◆ **Task statement**: Search the data below for "menu"; list each line that holds it.

Source records:
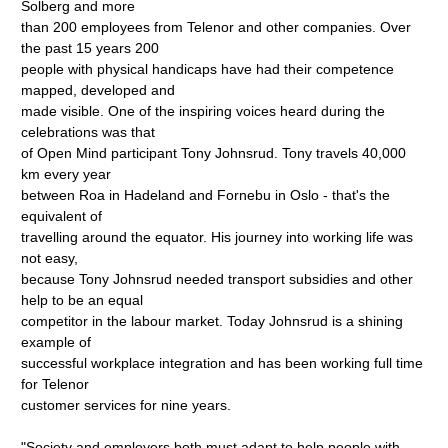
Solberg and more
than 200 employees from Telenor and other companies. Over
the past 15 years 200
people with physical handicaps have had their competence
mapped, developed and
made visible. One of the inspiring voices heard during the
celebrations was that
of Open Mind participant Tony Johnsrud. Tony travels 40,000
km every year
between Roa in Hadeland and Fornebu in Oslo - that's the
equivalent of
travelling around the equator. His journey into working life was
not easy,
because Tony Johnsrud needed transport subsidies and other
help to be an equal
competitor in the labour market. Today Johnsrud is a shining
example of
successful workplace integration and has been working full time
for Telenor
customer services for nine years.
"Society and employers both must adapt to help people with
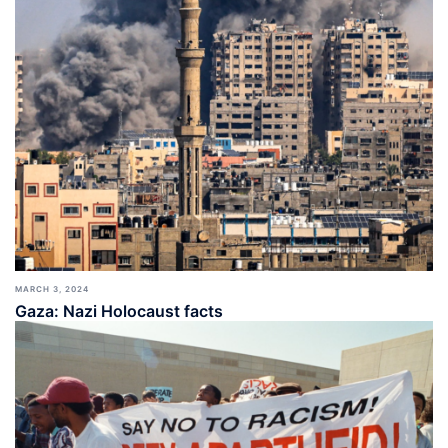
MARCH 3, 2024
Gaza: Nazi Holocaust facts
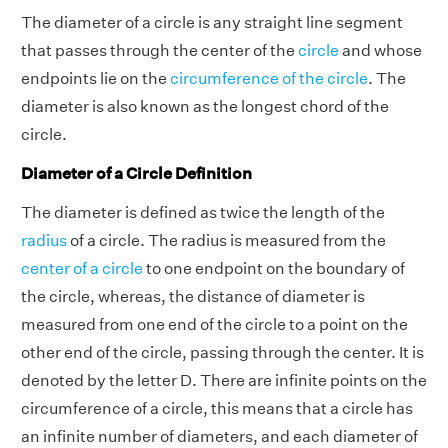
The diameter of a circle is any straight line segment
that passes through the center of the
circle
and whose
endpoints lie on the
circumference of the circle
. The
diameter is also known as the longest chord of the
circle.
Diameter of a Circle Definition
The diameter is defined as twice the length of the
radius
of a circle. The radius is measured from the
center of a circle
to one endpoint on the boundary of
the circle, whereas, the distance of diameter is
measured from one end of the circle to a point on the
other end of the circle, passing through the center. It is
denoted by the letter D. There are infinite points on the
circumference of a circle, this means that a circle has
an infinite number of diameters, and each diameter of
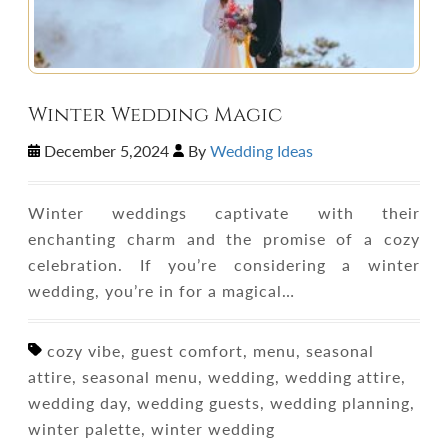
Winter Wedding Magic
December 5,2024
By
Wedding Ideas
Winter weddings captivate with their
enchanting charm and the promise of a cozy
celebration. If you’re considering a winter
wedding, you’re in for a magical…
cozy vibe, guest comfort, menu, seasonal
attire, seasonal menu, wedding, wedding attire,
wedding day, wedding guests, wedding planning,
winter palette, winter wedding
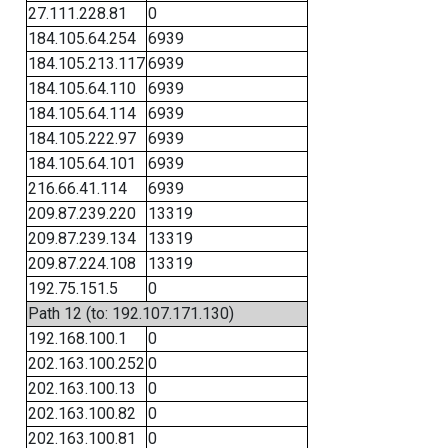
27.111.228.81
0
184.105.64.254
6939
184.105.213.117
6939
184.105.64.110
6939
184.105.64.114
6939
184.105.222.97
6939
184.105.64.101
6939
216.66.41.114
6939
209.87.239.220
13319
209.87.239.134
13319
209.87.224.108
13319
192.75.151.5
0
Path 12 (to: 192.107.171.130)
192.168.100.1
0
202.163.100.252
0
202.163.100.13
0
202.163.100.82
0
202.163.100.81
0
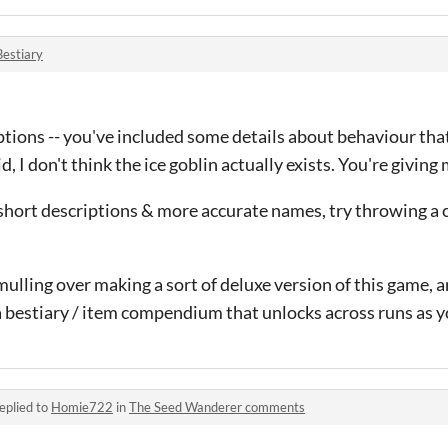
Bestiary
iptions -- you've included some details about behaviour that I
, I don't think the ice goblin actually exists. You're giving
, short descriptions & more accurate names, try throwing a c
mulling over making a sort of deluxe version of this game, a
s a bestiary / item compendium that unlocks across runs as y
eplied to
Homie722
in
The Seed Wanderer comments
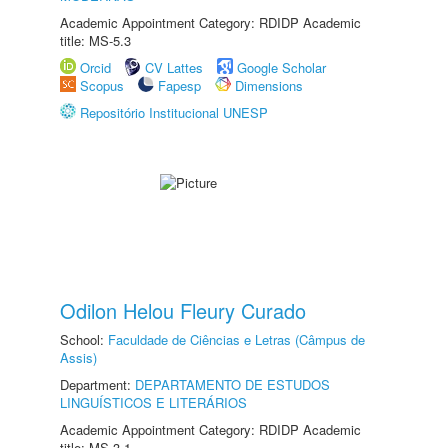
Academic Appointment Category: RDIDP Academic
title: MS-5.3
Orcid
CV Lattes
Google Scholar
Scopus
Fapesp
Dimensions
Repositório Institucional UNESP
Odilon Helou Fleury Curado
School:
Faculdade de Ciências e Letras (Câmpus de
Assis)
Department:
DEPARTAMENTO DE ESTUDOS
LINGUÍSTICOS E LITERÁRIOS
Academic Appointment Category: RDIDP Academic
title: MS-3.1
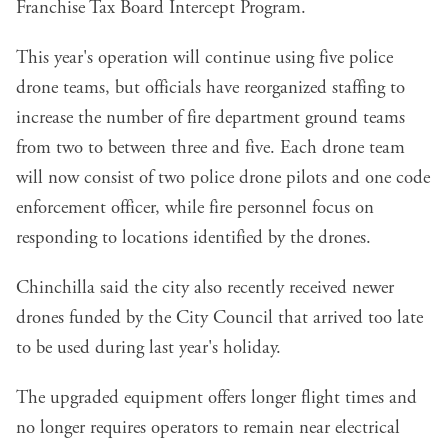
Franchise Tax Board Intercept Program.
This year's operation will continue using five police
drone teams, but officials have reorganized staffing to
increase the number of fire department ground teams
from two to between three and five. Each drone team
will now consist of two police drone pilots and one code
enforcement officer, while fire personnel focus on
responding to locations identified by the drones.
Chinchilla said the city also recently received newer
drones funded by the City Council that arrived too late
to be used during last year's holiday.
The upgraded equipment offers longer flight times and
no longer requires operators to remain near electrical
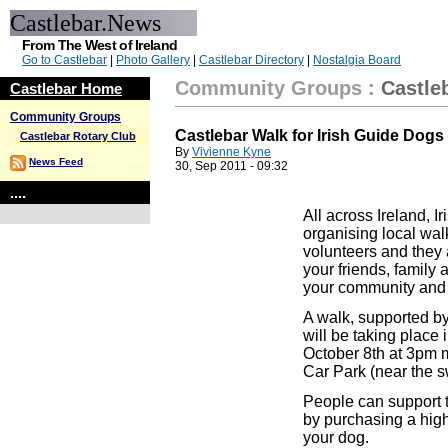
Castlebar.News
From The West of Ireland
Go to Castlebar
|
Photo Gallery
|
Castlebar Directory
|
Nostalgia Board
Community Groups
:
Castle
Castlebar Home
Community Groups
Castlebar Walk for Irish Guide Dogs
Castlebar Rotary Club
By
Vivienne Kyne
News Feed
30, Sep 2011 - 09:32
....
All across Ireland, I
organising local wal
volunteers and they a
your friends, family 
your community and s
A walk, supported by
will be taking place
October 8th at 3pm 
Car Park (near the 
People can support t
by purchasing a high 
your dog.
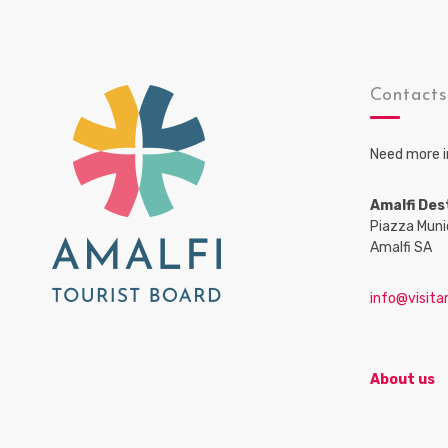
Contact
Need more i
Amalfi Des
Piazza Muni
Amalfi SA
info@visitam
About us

◆ **Result of this task**:
cozy vibe, guest comfort, menu, seasonal
attire, seasonal menu, wedding, wedding attire,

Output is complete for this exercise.